**REQUEST**
Update the items below by writing out all their lines again with "common name" changed to "vernacular name" and everything else left as it is. Omit the pictures from your answer.

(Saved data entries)
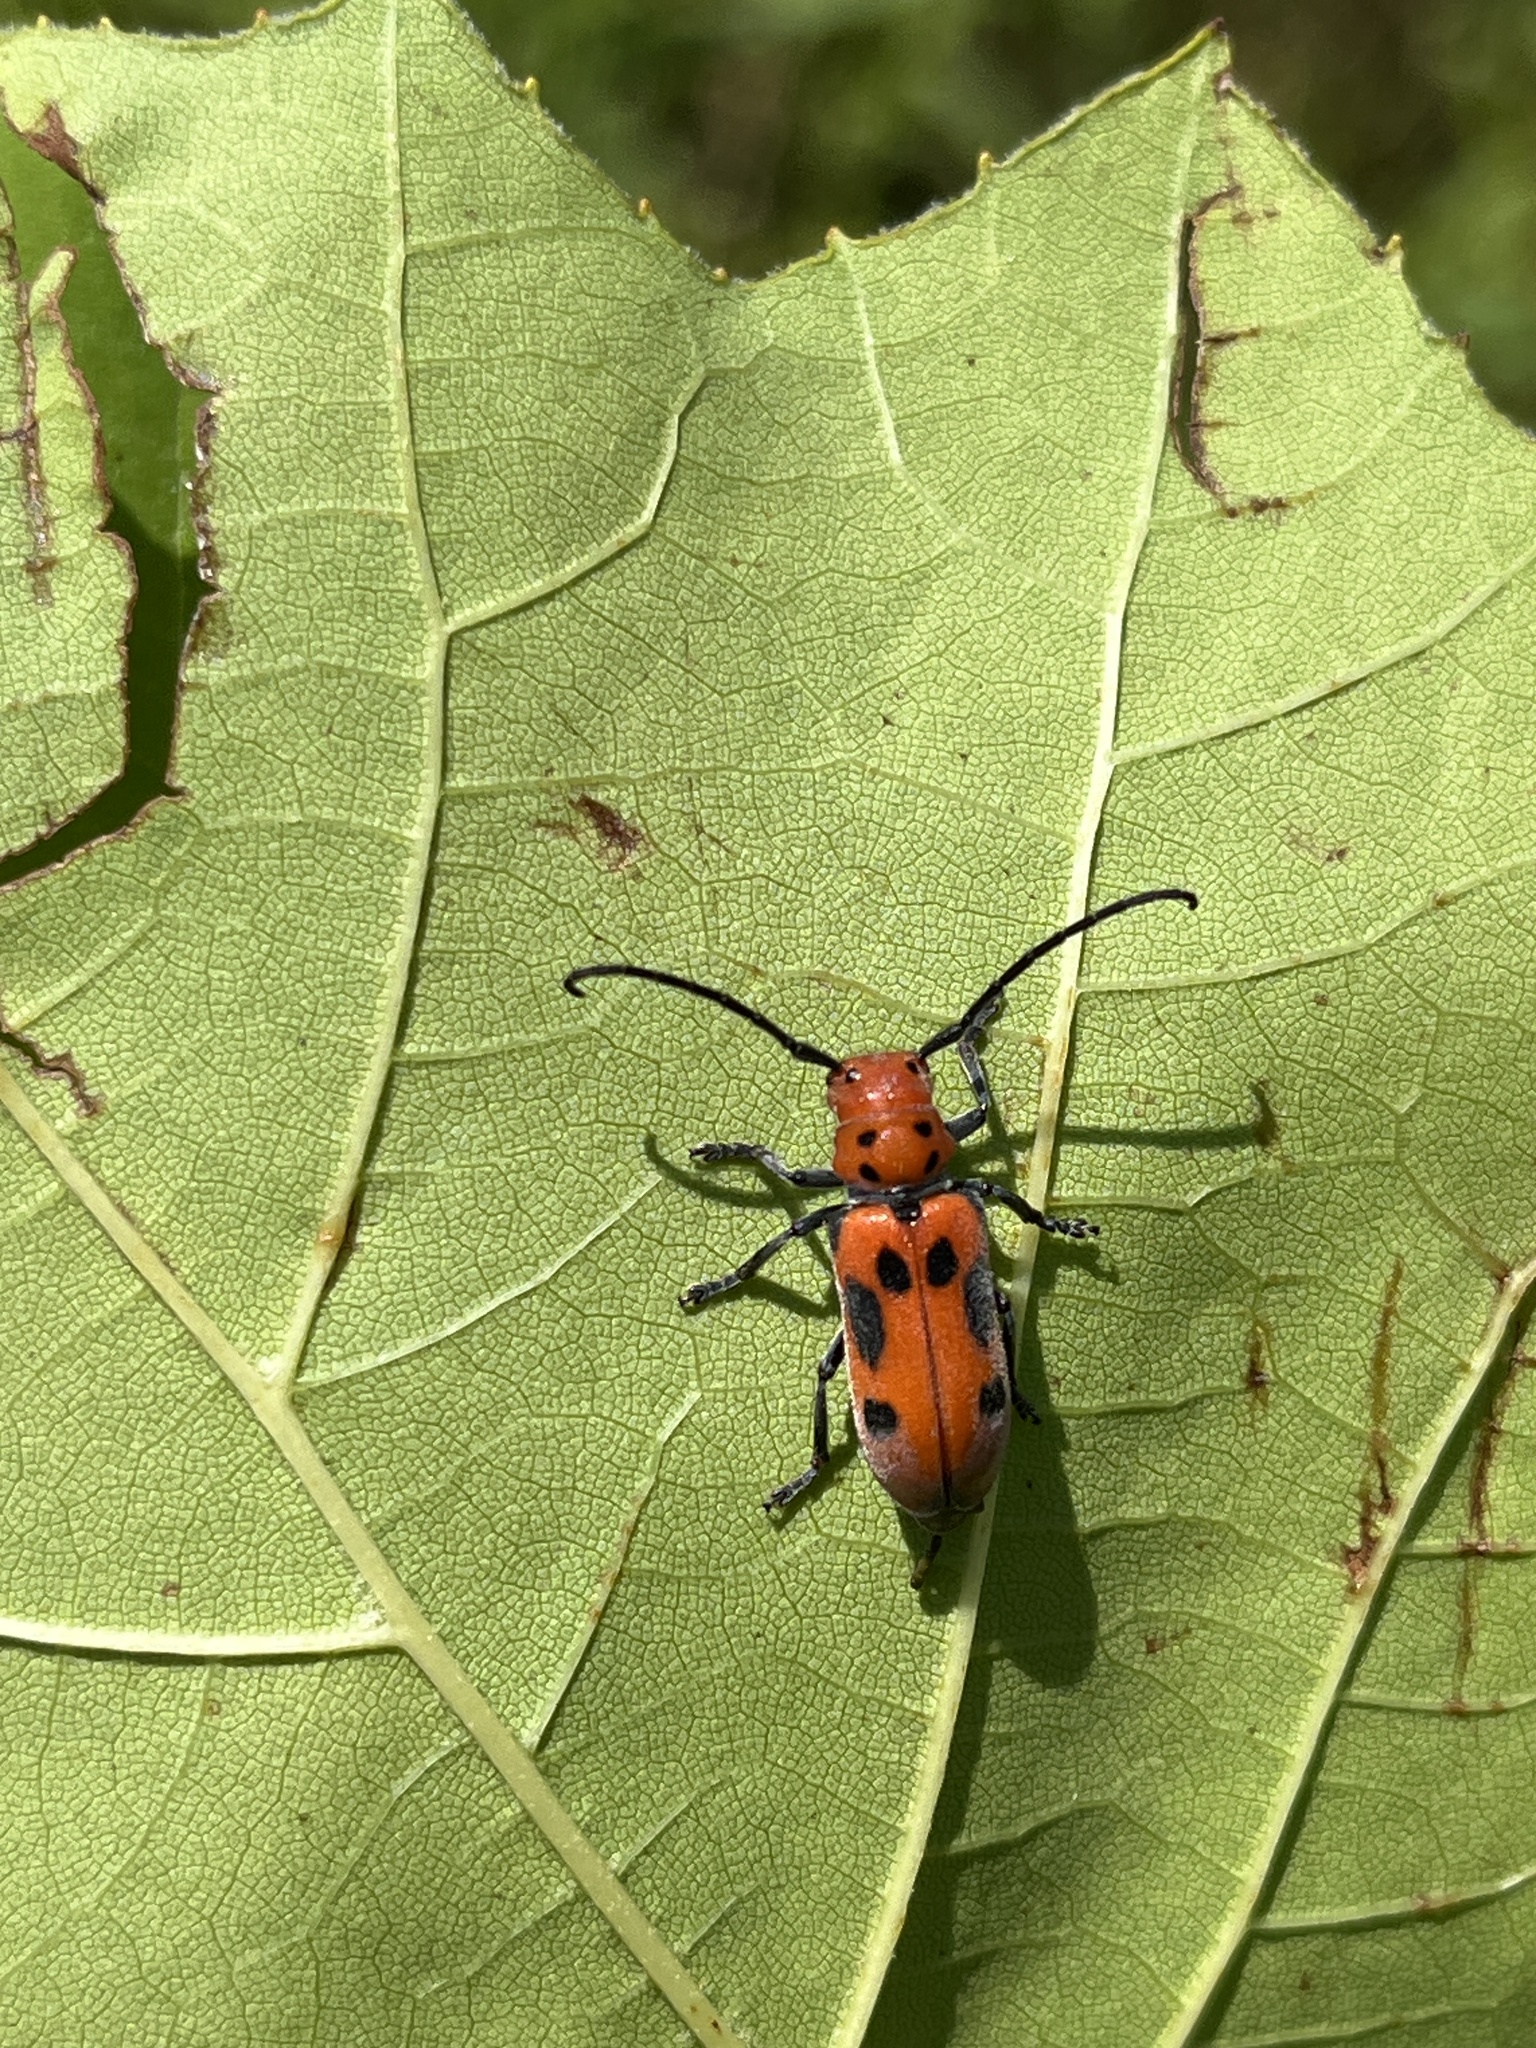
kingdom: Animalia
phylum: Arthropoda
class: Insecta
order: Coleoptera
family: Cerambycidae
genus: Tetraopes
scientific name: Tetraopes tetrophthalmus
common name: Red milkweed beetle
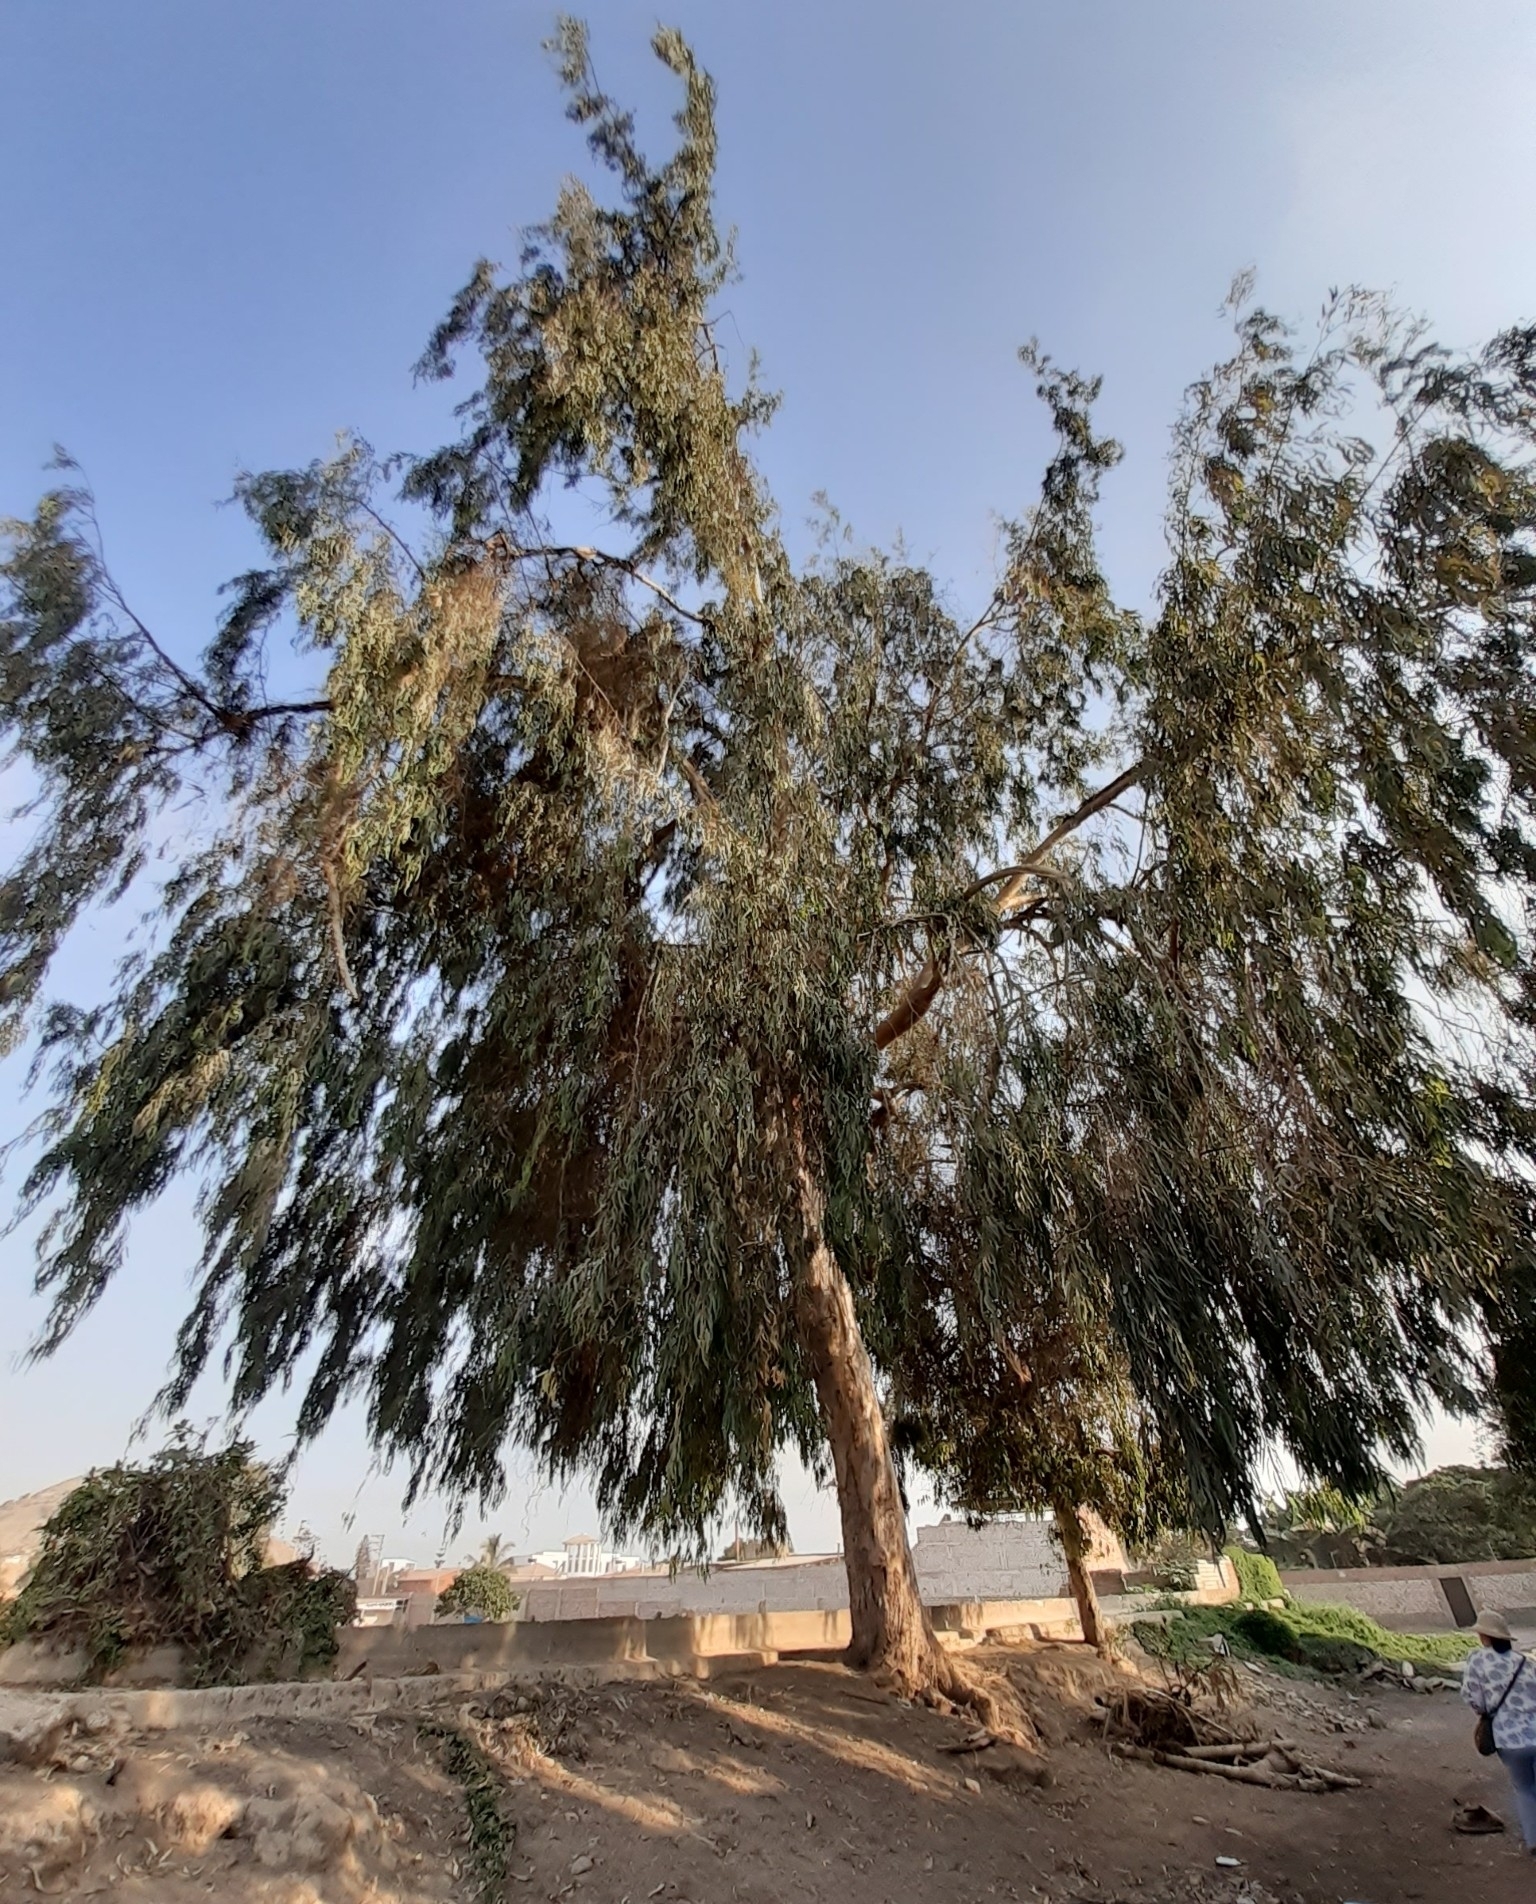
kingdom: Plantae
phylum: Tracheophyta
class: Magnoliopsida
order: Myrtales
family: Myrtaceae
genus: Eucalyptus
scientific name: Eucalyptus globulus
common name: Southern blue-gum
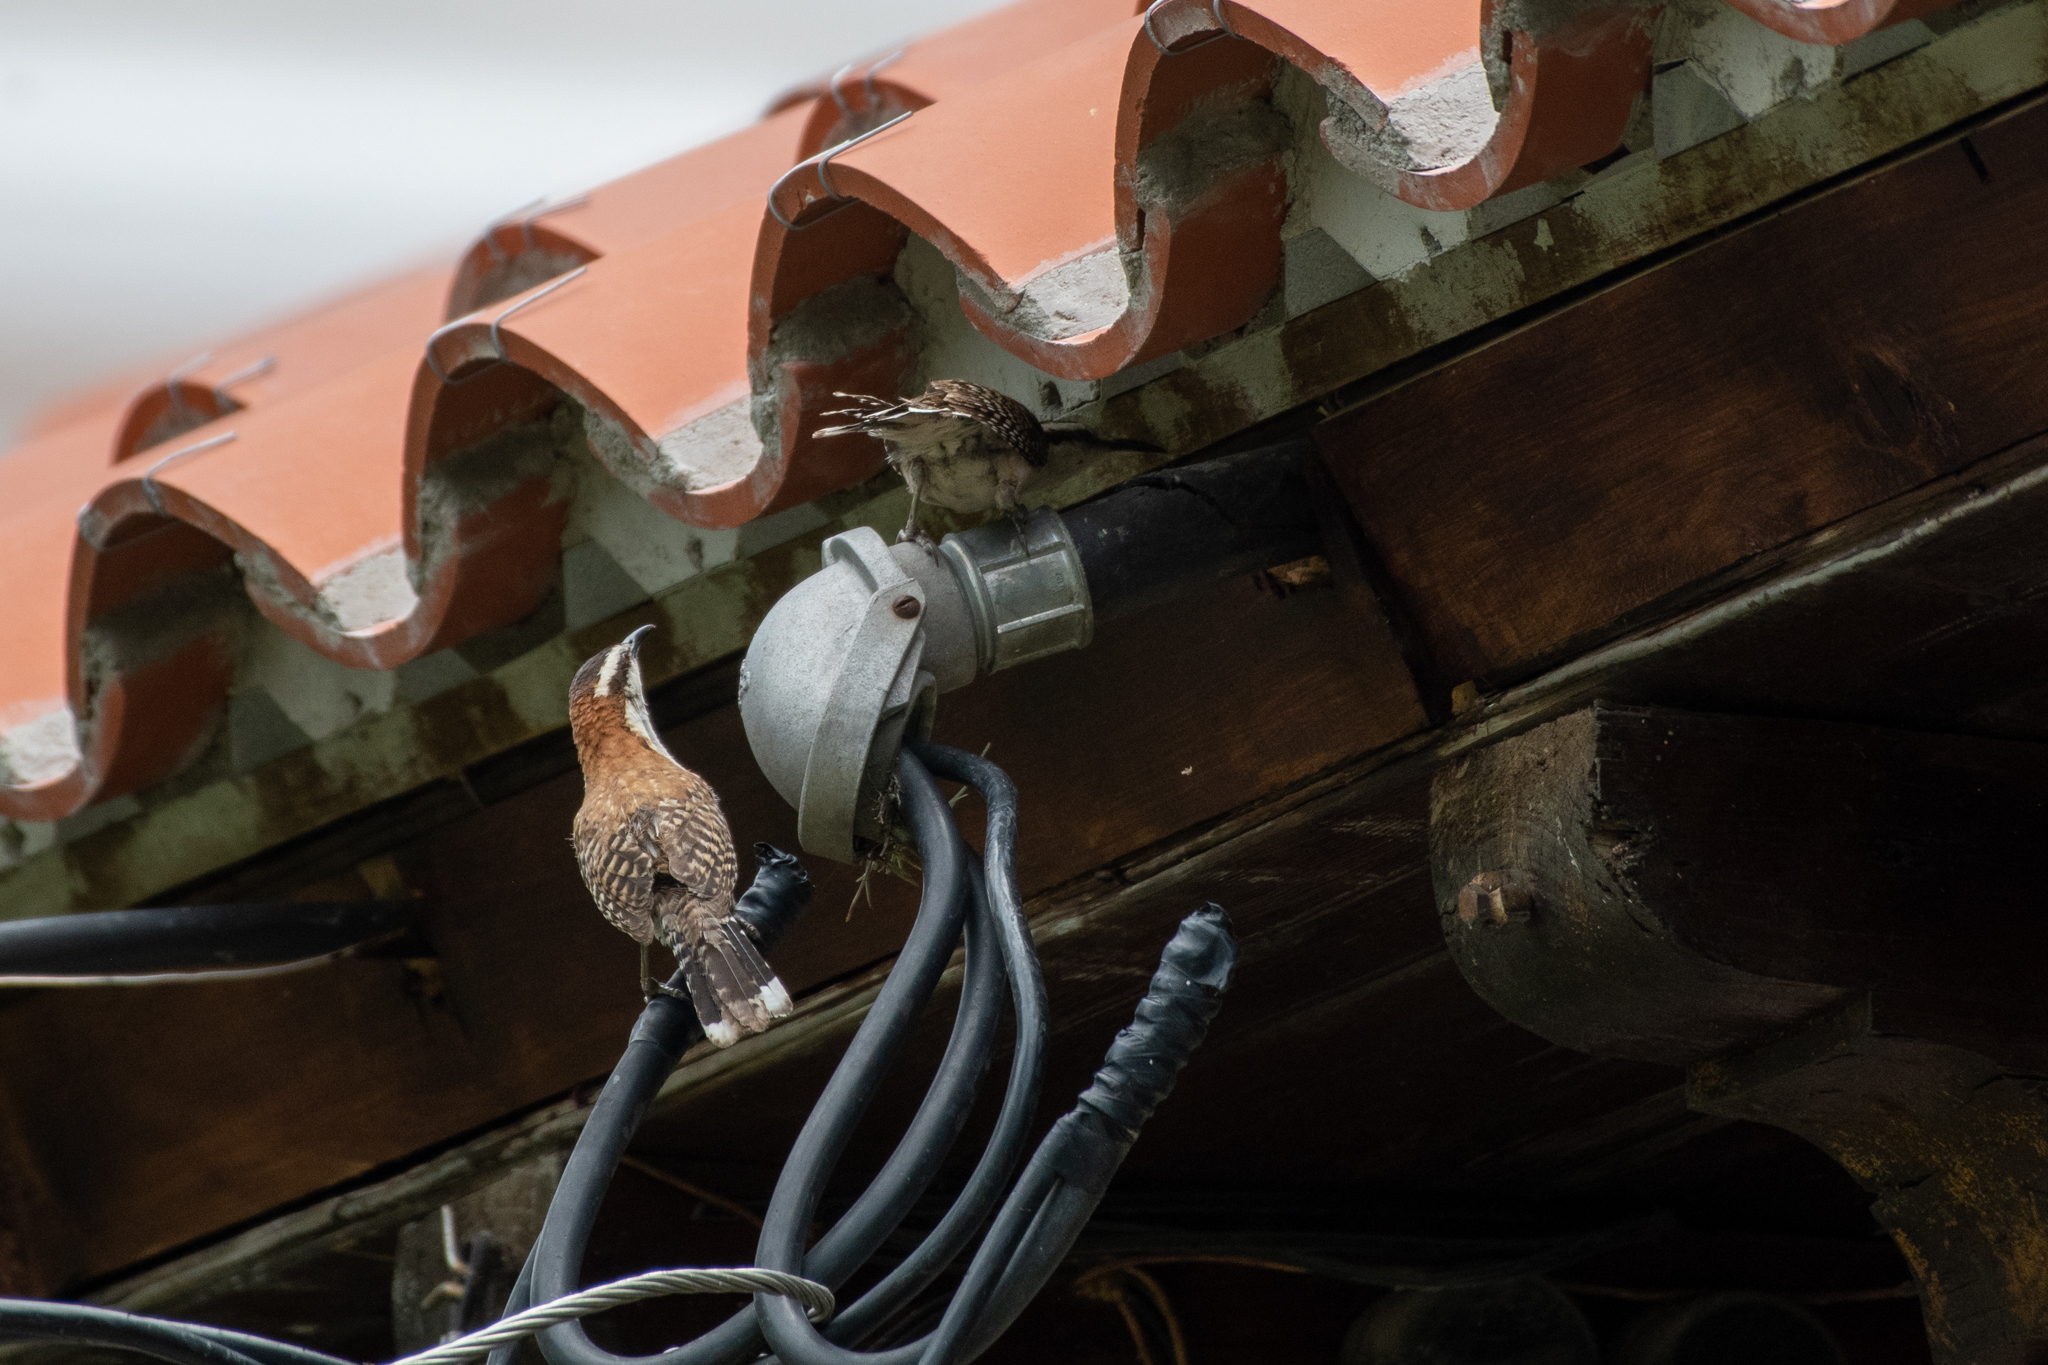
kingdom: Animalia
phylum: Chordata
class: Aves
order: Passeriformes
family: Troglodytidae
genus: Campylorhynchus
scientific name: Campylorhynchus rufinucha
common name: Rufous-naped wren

**RESPONSE TO THE EXERCISE**
kingdom: Animalia
phylum: Arthropoda
class: Insecta
order: Coleoptera
family: Cerambycidae
genus: Tetraopes
scientific name: Tetraopes tetrophthalmus
vernacular name: Red milkweed beetle
kingdom: Plantae
phylum: Tracheophyta
class: Magnoliopsida
order: Myrtales
family: Myrtaceae
genus: Eucalyptus
scientific name: Eucalyptus globulus
vernacular name: Southern blue-gum
kingdom: Animalia
phylum: Chordata
class: Aves
order: Passeriformes
family: Troglodytidae
genus: Campylorhynchus
scientific name: Campylorhynchus rufinucha
vernacular name: Rufous-naped wren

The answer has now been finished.